Your job is to set down the stretch of entries that opens with the line containing "Останні коментарі" and closes with the line containing "ordenan al demandado restituir la". Keep both end lines, copy each exactly, and add nothing.

• • • • •

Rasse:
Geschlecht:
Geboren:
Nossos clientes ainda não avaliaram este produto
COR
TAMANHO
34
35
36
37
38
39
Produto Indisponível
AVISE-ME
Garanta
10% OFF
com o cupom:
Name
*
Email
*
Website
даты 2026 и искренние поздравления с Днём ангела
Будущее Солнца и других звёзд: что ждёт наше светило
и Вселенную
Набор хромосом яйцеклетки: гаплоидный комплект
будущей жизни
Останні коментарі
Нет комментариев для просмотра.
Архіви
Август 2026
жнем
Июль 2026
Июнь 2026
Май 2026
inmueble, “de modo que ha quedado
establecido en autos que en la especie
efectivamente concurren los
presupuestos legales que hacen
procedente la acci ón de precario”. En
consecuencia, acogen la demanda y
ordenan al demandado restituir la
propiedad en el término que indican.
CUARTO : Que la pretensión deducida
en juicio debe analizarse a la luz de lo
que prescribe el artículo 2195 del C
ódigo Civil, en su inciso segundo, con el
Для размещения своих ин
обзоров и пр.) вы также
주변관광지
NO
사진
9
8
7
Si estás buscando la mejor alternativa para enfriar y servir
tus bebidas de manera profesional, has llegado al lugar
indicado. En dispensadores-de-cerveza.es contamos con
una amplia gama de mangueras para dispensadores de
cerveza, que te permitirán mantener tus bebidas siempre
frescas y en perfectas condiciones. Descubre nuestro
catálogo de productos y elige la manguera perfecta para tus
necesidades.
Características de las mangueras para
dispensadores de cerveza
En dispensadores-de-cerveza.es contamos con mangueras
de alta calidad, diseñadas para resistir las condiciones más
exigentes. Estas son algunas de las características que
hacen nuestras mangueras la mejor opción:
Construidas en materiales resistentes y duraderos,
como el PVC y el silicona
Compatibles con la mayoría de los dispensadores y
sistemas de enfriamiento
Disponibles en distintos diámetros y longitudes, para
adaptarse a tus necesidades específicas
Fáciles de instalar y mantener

• • • • •

▶ **Result for this exercise**:
Останні коментарі
Нет комментариев для просмотра.
Архіви
Август 2026
жнем
Июль 2026
Июнь 2026
Май 2026
inmueble, “de modo que ha quedado
establecido en autos que en la especie
efectivamente concurren los
presupuestos legales que hacen
procedente la acci ón de precario”. En
consecuencia, acogen la demanda y
ordenan al demandado restituir la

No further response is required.